Q: Could you please tell us more about the beginning of transplantology in Moldova?     

A:
The 60-ties years of the 20th century mark the start of transplantology in Moldova, when surgeons started to transplant fragments of donor bones. Trauma specialists used to actively carry out these operations. In consequence, they managed to open a Laboratory for Bone Conservation.      

The next serious stage in this respect was the start of organ transplantology. In 1982, Doctor Barsan, together with his colleagues from Moscow, conducted the first transplantation of a kidney at the present-day Republican Clinical Hospital, in the Dialysis and Kidney Transplantation Department.
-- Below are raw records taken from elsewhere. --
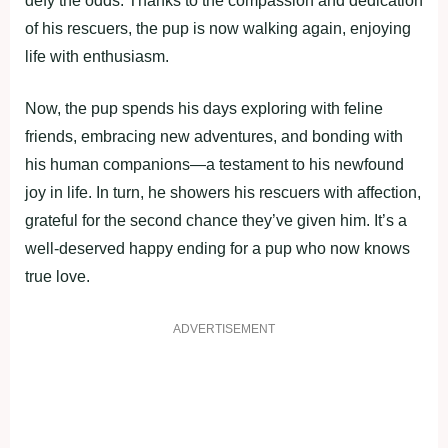
defy the odds. Thanks to the compassion and dedication
of his rescuers, the pup is now walking again, enjoying
life with enthusiasm.
Now, the pup spends his days exploring with feline
friends, embracing new adventures, and bonding with
his human companions—a testament to his newfound
joy in life. In turn, he showers his rescuers with affection,
grateful for the second chance they’ve given him. It’s a
well-deserved happy ending for a pup who now knows
true love.
ADVERTISEMENT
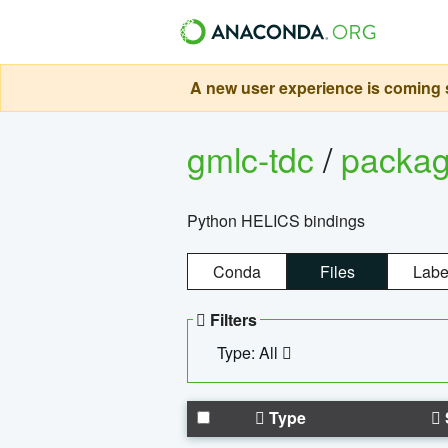
A new user experience is coming s
gmlc-tdc
/
packa
Python HELICS bindings
Conda
Files
Labe
Filters
Type: All
Type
At the same time, the transplantation of cornea and skin was also actively promoted in the country.   

At one time, Moldovan surgeons performed several transplantations of heart valves, at the Republican Clinical Hospital. The transplantations of cadaveric kidneys were conducted until 1999 in line with the legislation of the Union of Soviet Socialist Republics. This legislation was also applied to the transplantation of tissues. In 1999, the Moldovan legislators adopted a new law on tissue transplantation, which was envisaging the transplant of tissues only from living donors. In 1999-2007 as many as 16 kidney transplantation operations were carried out in Moldova (both from living and cadaveric donors). Unfortunately, this figure is too low.  

In 2008, the Moldovan lawmakers adopted a new law on the transplantation of organs, tissues and cells. It allows the transplantation of kidneys from people who died of heart or brain failure, as well as the transplantation from living donors. Each Moldovan citizen who underwent the examination of a special commission can become a donor.  

Infotag: Thank you for the interview, Mister Codreanu!